For the record, I first ran a strip_tags($text) to get rid of spurilous stuff like spans, fonts, and the ubiquitious <o:> (whatever that is - but there sure are a lot of them) and leaving only p, ul, ol, li, b and i tags. That cleaned up a whole lot of garbage.

Then I was trying to strip out all the attributes with that little regex.

what I ended up with was this:

$text = ereg_replace("<([^>]*)(class¦lang¦style¦size¦face)=(\"[^\"]*\"¦'[^']*'¦[^>]+)([^>]*)>","<\\1>",$text);
$text = ereg_replace("<([^>]*)(class¦lang¦style¦size¦face)=(\"[^\"]*\"¦'[^']*'¦[^>]+)([^>]*)>","<\\1>",$text);

which appears to work. Why the identical ereg_replace needs to be called twice I have not a clue, and the pragmatist in me doesn't have the energy to figure it out at this point.

The complete function looks like this, and seems to be doing the intended job:

function cleanHTML($text)
{
$text = stripslashes($text);
$text = stristr($text, '<body>');
//convert div's to p's
$text = eregi_replace("div>", "p>", $text);
//discard tags
$text = strip_tags($text, '<p><b><i><ol><ul><li>');
//remove all style, id and class tags
$text = ereg_replace("<([^>]*)(class¦lang¦style¦size¦face)=(\"[^\"]*\"¦'[^']*'¦[^>]+)([^>]*)>","<\\1>",$text);
$text = ereg_replace("<([^>]*)(class¦lang¦style¦size¦face)=(\"[^\"]*\"¦'[^']*'¦[^>]+)([^>]*)>","<\\1>",$text);
$text = ereg_replace(" >",">",$text);
// stip non-breaking spaces
$text = eregi_replace("&nbsp;", "", $text);
//get rid of empty p's
$text = eregi_replace("<p></p>", "", $text);
}

Like I said, I was willing to take a brute force approach on this one.

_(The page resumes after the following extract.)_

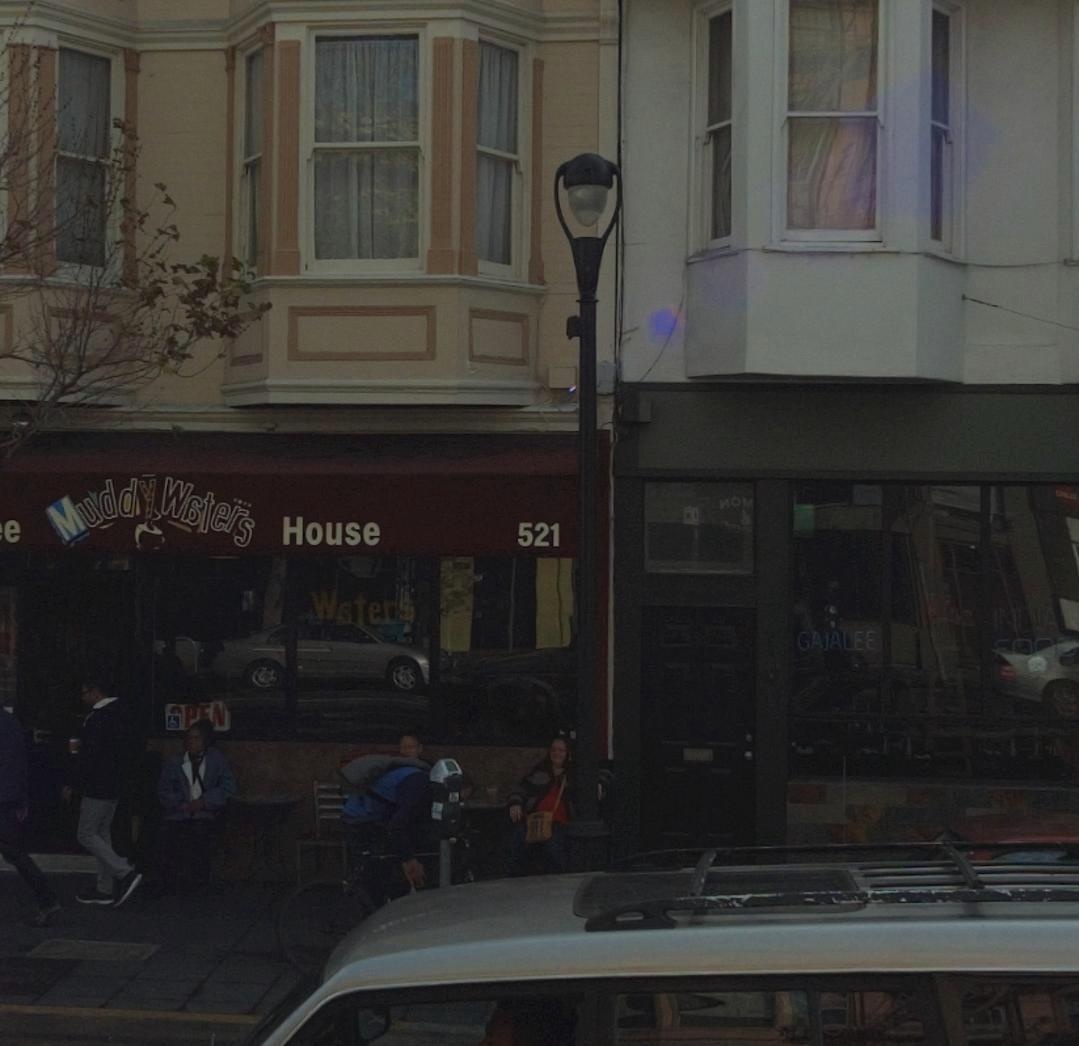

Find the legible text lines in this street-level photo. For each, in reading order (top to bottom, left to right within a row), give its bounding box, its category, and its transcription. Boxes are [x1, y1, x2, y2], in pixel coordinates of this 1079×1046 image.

Nothing elegant about the above.

What is missing is a way to convert things like long hyphens, curly quotes, etc. into utf-8 coding. I used to have something bookmarked about how to do that conversion in a couple of lines, but I'll be danged if I can find it :(

coopster

7:03 pm on Jan 22, 2009 (gmt 0)

WebmasterWorld Administrator 10+ Year Member



was only capturing the first character or two of the string

I don't usually use the POSIX regular expressions so I cannot truthfully offer any insight as to why. I'm partial to the perl compatible regular expression engine. Which, after reading this and trying to see why you are having issues brought a whole new topic of discussion! But I'll start a new thread regarding why you should no longer use the Regular Expression (POSIX Extended) [webmasterworld.com] functions, such as ereg_replace.

and the ubiquitious <o:> (whatever that is - but there sure are a lot of them)

Looks like an invalid "ordered list" element's opening tag, except instead of hitting the letter "L", somebody fatfingered it and hit the colon ... <- no jokes please :)

Why the identical ereg_replace needs to be called twice I have not a clue, and the pragmatist in me doesn't have the energy to figure it out at this point.

I'm guessing it is a temporary workaround. Try your code against an element that has more than two of those attributes enclosed in it's tags and I'm guessing the processes fails to remove the third one in line within the element.

willybfriendly

10:29 pm on Jan 22, 2009 (gmt 0)

WebmasterWorld Senior Member 10+ Year Member



So, given your new thread it looks like I will need to rework this code a bit. The site in question is still running on some 4.x.x version of PHP, but I suspect that an upgrade is not too far off in the future.

Thanks for the help. I might be back!